If you could go back in time and tell yourself to do something, that you didn’t, would you?
Twenty year-old me was more afraid of commitment than twenty-four year-old me is afraid of getting lower GI symptoms during tomorrow’s exam.
It’s almost comical as I sit here on the cusp of rounding our three years with the same guy. Don’t get me wrong, he’s great…but I feel like I’ve always compared him to my first love who gave me literal butterflies. Like, run to the bathroom to hurl because I was so freaking nervous to talk to him.
Part of me wonders what our story would have looked like if we had pursued it. The closest we got was a steamy parking lot series of kisses and some blurry memories after that. Sometimes I feel like he was the one that got away, and then I have to shake myself back to reality that I can’t think like that.
Plus, he’s in a long-term relationship too…just about as long as mine. I guess the situation is only compounded because we’re both with really sweet people (as far as I can tell on his end). The thing is, I have always wondered, and when we stopped talking three years ago, that feeling never quite went away.
I miss that excitement and not knowing what thrill would come next.
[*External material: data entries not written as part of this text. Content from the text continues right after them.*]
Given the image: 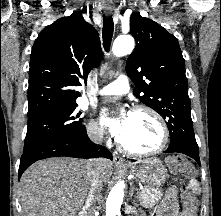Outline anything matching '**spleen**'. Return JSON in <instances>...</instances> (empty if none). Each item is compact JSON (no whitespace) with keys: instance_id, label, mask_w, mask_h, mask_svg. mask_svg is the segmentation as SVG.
<instances>
[{"instance_id":"3e777b00","label":"spleen","mask_w":221,"mask_h":216,"mask_svg":"<svg viewBox=\"0 0 221 216\" xmlns=\"http://www.w3.org/2000/svg\"><path fill=\"white\" fill-rule=\"evenodd\" d=\"M190 186L193 188L194 192L198 193V191H199V183L195 179H192L190 181Z\"/></svg>"}]
</instances>
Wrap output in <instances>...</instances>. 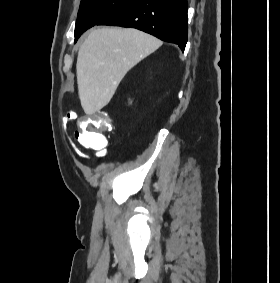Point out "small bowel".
<instances>
[{"mask_svg": "<svg viewBox=\"0 0 280 283\" xmlns=\"http://www.w3.org/2000/svg\"><path fill=\"white\" fill-rule=\"evenodd\" d=\"M71 122L72 119L70 118L69 115H67L63 120L64 127L67 128ZM74 150L79 157H84V154L81 151L77 150L76 148H74Z\"/></svg>", "mask_w": 280, "mask_h": 283, "instance_id": "1", "label": "small bowel"}]
</instances>
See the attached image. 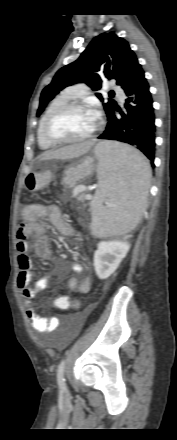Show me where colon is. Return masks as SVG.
Masks as SVG:
<instances>
[{
  "instance_id": "5ec220e1",
  "label": "colon",
  "mask_w": 177,
  "mask_h": 440,
  "mask_svg": "<svg viewBox=\"0 0 177 440\" xmlns=\"http://www.w3.org/2000/svg\"><path fill=\"white\" fill-rule=\"evenodd\" d=\"M53 183V175L49 171L29 174L26 186L29 190L44 188ZM83 303L81 298H54L52 306L55 311H75Z\"/></svg>"
}]
</instances>
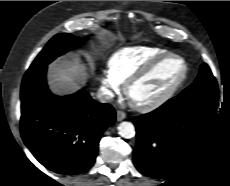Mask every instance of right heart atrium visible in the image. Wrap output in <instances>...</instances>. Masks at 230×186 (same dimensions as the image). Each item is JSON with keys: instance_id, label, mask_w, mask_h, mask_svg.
Segmentation results:
<instances>
[{"instance_id": "1", "label": "right heart atrium", "mask_w": 230, "mask_h": 186, "mask_svg": "<svg viewBox=\"0 0 230 186\" xmlns=\"http://www.w3.org/2000/svg\"><path fill=\"white\" fill-rule=\"evenodd\" d=\"M121 84L109 71H104L101 75V90L105 97H111L119 93Z\"/></svg>"}]
</instances>
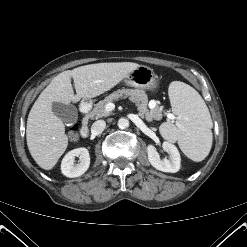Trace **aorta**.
<instances>
[{
  "label": "aorta",
  "instance_id": "1",
  "mask_svg": "<svg viewBox=\"0 0 247 247\" xmlns=\"http://www.w3.org/2000/svg\"><path fill=\"white\" fill-rule=\"evenodd\" d=\"M118 126L121 129H125V128L129 127V120L126 118H120L118 120Z\"/></svg>",
  "mask_w": 247,
  "mask_h": 247
}]
</instances>
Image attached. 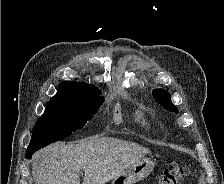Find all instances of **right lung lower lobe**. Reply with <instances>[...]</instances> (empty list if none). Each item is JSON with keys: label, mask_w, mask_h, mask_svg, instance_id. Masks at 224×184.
Returning <instances> with one entry per match:
<instances>
[{"label": "right lung lower lobe", "mask_w": 224, "mask_h": 184, "mask_svg": "<svg viewBox=\"0 0 224 184\" xmlns=\"http://www.w3.org/2000/svg\"><path fill=\"white\" fill-rule=\"evenodd\" d=\"M34 153V151H29V150H27L26 151V158H30L31 156H32V154Z\"/></svg>", "instance_id": "1"}]
</instances>
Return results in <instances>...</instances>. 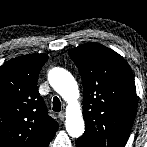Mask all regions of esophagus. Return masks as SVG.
<instances>
[{
	"instance_id": "34e87169",
	"label": "esophagus",
	"mask_w": 147,
	"mask_h": 147,
	"mask_svg": "<svg viewBox=\"0 0 147 147\" xmlns=\"http://www.w3.org/2000/svg\"><path fill=\"white\" fill-rule=\"evenodd\" d=\"M58 117L60 119V121H64L65 120V113L62 111L58 114Z\"/></svg>"
}]
</instances>
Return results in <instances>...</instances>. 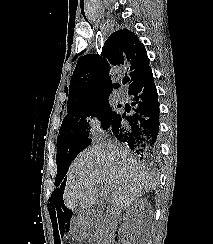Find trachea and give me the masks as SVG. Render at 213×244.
I'll list each match as a JSON object with an SVG mask.
<instances>
[{"instance_id": "obj_1", "label": "trachea", "mask_w": 213, "mask_h": 244, "mask_svg": "<svg viewBox=\"0 0 213 244\" xmlns=\"http://www.w3.org/2000/svg\"><path fill=\"white\" fill-rule=\"evenodd\" d=\"M129 81V78H124L123 79V84L127 83Z\"/></svg>"}]
</instances>
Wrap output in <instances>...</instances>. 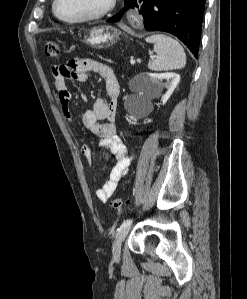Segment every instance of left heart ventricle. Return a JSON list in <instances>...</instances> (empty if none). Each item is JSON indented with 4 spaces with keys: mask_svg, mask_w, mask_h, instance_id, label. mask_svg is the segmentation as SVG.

But then again, I also like constantly knowing what to expect with my current boyfriend. I guess what I’m trying to say is that I wish we had given it a go so I wouldn’t be so inexplicably drawn to him.
A few likes on a Facebook post the other night on his end, out of the blue, ended up in me messaging him about how he was doing. That turned into him asking for my number and then a slew of text messages later, we have plans to meet up early next week.
Is this terrible? I should preface we’ve been friends since we were like eight…and that friendship over the years turned into this steamy chemistry that was never really acted upon. What does one do in a situation like this? Ask for a hallpass from our significant others? Continue suppressing everything?
At the end of the day, whatever place I was in when relationships blew up in my face, this guy was always there for me. Part of me really want to explore this further, but the logical part of me feels like it will only end up in tears.
It’s definitely an unrequited something.
More updates to come, maybe.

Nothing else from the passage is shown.